Australian court rejects studios' piracy appeal

CANBERRA, Australia (AP) — Movie and television studios on Friday failed to convince Australia's High Court that Internet service providers should be punished for illegal video downloads made by their customers.

U.S. and Australian studios had challenged a landmark lower court ruling that service providers cannot be held accountable for illegal downloads. The studios wanted the companies to be required to take "reasonable steps" to stop customers from downloading pirated movies.

Australia's highest court found that iiNet Ltd., Australia's third-largest Internet provider, had no direct technical power to prevent its customers from using the BitTorrent system to infringe the copyrights of the studios' films.

Customers of iiNet have downloaded thousands of movies via the Internet's leading file-sharing protocol, BitTorrent.

The case was the first for a court to rule on whether an ISP could be held liable for copyright violations by its users.

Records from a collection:
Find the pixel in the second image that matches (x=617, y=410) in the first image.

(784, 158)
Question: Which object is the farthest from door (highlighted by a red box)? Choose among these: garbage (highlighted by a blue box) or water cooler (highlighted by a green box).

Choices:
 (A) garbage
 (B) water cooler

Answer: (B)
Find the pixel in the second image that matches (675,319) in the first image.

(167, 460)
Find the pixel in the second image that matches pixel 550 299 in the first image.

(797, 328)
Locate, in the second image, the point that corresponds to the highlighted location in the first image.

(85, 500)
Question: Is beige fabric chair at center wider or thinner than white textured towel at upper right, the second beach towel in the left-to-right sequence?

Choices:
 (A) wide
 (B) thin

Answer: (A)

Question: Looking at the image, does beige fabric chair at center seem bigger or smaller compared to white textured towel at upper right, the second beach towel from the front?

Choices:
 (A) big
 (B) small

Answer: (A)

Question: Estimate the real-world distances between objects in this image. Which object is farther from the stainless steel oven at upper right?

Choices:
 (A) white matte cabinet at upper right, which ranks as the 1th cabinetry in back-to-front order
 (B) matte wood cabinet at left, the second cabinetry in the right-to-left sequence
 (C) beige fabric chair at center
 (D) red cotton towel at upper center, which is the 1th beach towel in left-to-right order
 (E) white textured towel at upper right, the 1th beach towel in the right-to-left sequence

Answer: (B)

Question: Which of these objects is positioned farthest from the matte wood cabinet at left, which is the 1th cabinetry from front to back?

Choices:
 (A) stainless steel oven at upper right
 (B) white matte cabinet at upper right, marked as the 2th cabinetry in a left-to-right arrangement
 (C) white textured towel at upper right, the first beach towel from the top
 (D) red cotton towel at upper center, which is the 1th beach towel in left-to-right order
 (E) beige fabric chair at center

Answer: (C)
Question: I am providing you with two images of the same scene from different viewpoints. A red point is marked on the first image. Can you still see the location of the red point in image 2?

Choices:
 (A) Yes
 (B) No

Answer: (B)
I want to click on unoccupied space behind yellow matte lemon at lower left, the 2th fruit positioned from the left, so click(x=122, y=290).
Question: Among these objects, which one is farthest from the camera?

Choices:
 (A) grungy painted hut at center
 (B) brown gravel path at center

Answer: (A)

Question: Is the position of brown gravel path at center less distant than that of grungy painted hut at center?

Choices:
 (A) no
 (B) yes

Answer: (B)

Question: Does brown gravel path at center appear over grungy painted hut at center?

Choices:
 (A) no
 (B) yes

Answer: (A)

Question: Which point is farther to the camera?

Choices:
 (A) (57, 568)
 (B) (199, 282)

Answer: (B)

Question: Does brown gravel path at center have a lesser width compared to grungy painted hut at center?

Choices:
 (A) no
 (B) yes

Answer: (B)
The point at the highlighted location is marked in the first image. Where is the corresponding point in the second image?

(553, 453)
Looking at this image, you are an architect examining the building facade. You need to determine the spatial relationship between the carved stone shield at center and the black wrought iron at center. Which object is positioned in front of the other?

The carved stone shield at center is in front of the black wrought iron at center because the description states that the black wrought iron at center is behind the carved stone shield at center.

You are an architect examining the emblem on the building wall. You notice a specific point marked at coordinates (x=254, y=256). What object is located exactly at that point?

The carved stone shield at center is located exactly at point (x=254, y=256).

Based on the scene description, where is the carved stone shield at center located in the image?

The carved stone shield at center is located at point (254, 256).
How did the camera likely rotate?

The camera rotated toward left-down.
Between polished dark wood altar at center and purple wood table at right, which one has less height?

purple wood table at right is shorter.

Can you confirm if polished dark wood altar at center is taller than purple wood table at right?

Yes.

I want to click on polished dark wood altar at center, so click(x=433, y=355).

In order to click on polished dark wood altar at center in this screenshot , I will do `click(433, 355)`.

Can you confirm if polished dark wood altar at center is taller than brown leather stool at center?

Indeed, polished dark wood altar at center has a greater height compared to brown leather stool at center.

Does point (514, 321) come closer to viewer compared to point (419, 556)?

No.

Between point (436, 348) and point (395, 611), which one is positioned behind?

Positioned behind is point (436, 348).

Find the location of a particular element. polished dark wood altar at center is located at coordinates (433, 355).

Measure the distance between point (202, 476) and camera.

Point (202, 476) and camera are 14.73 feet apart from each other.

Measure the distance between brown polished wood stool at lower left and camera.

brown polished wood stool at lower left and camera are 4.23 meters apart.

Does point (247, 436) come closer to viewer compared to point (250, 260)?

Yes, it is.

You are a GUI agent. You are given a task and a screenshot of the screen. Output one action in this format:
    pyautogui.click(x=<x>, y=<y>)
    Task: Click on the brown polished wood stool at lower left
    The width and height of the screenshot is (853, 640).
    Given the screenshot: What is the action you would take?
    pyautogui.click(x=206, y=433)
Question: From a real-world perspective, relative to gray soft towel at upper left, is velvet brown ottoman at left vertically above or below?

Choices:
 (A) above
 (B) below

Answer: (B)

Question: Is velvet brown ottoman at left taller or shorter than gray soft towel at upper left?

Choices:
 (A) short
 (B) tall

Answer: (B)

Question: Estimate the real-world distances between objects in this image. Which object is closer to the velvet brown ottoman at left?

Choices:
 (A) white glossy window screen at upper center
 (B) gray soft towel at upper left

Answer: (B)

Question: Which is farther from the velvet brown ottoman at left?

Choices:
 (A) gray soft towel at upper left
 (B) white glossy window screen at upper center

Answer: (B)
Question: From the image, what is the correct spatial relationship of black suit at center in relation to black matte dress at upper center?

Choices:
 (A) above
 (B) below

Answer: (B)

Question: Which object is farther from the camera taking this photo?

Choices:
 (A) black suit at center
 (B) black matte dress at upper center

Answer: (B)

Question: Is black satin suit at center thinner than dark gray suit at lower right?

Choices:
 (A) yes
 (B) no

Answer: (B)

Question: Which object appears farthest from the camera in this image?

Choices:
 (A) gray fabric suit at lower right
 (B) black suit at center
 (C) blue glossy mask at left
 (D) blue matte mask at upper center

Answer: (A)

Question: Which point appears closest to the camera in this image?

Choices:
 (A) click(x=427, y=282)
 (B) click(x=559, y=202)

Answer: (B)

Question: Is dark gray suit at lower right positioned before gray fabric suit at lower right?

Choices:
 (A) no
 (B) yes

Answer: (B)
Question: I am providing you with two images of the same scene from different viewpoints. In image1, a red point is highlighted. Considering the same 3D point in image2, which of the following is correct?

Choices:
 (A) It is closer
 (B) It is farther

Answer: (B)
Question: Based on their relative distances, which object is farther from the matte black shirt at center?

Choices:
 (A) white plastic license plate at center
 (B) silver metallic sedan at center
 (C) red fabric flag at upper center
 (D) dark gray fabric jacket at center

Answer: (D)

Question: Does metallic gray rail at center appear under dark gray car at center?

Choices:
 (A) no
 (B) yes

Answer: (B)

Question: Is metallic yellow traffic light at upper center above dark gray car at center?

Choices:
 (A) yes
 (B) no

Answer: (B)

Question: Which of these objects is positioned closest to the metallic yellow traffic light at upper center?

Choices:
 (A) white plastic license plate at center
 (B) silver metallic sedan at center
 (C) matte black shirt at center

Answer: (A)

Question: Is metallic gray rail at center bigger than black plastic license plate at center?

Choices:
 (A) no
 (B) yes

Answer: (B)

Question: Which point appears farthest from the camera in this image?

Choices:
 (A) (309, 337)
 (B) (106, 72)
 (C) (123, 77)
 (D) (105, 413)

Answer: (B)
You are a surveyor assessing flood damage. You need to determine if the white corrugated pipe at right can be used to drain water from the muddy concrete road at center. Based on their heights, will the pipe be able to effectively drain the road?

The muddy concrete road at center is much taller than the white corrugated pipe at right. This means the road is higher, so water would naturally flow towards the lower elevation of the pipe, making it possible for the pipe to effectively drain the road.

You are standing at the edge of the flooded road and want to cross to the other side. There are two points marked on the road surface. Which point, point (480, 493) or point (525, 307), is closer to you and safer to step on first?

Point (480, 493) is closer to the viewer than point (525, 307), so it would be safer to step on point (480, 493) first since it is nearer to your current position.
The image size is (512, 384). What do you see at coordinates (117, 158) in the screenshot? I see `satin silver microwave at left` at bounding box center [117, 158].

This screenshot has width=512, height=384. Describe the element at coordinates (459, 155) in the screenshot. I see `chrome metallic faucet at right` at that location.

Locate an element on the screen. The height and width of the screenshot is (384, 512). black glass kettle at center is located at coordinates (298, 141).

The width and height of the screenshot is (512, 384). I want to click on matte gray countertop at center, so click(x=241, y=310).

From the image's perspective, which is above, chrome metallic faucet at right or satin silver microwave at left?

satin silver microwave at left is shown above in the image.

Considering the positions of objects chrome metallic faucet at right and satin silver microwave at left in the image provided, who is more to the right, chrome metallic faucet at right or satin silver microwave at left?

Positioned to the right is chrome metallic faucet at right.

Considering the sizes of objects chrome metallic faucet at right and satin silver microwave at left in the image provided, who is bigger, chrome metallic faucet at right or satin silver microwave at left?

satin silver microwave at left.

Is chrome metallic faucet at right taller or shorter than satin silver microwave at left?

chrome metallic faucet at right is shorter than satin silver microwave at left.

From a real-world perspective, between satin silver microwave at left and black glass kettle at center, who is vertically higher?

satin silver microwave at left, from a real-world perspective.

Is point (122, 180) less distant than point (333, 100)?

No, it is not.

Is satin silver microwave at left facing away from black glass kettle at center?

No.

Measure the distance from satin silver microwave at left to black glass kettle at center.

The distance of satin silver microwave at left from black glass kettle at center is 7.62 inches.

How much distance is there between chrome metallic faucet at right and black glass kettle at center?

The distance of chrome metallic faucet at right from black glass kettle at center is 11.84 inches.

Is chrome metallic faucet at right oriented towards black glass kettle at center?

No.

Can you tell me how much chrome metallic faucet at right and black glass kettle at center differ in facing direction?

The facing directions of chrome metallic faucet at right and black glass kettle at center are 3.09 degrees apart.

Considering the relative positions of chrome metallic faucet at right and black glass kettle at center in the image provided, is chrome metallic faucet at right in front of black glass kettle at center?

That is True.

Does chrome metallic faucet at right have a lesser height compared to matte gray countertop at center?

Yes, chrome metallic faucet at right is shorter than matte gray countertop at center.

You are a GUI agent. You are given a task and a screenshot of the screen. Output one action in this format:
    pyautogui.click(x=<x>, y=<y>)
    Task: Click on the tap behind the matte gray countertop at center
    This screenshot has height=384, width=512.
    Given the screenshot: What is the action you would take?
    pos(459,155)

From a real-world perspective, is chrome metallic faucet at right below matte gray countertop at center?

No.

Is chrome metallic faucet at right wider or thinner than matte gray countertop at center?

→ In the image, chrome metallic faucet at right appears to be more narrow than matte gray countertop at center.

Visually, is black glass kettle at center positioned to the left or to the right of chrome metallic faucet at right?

INSTRUCTIONS →
- A) Can you write out the passage of the article on the piracy appeal that opens with the words containing "CANBERRA, Australia (AP)" and closes with "by their customers."?
- B) How might the article on the piracy appeal go on after its final sentence? Continue it from that point.

OUTPUTS FOR THE TASKS →
- A)
CANBERRA, Australia (AP) — Movie and television studios on Friday failed to convince Australia's High Court that Internet service providers should be punished for illegal video downloads made by their customers.

- B)
Tony Bannon, a lawyer for a group of 34 movie companies including Australian branches of Hollywood studios Universal Pictures, Warner Bros. and 20th Century Fox, told the High Court in November that iiNet had authorized the copyright violations by failing to take reasonable steps to prevent it.

The Australian Federation Against Copyright Theft, representing copyright holders, in 2008 began sending iiNet infringement notices detailing the unauthorized downloads and exchanges peer-to-peer. The federation asked Perth-based iiNet take action, but iiNet declined.

IiNet's agreement with customers entitles it to cancel the Internet access of any account holder that violates a copyright. But iiNet has advised customers that no account would be canceled unless a court determined an infringement had occurred.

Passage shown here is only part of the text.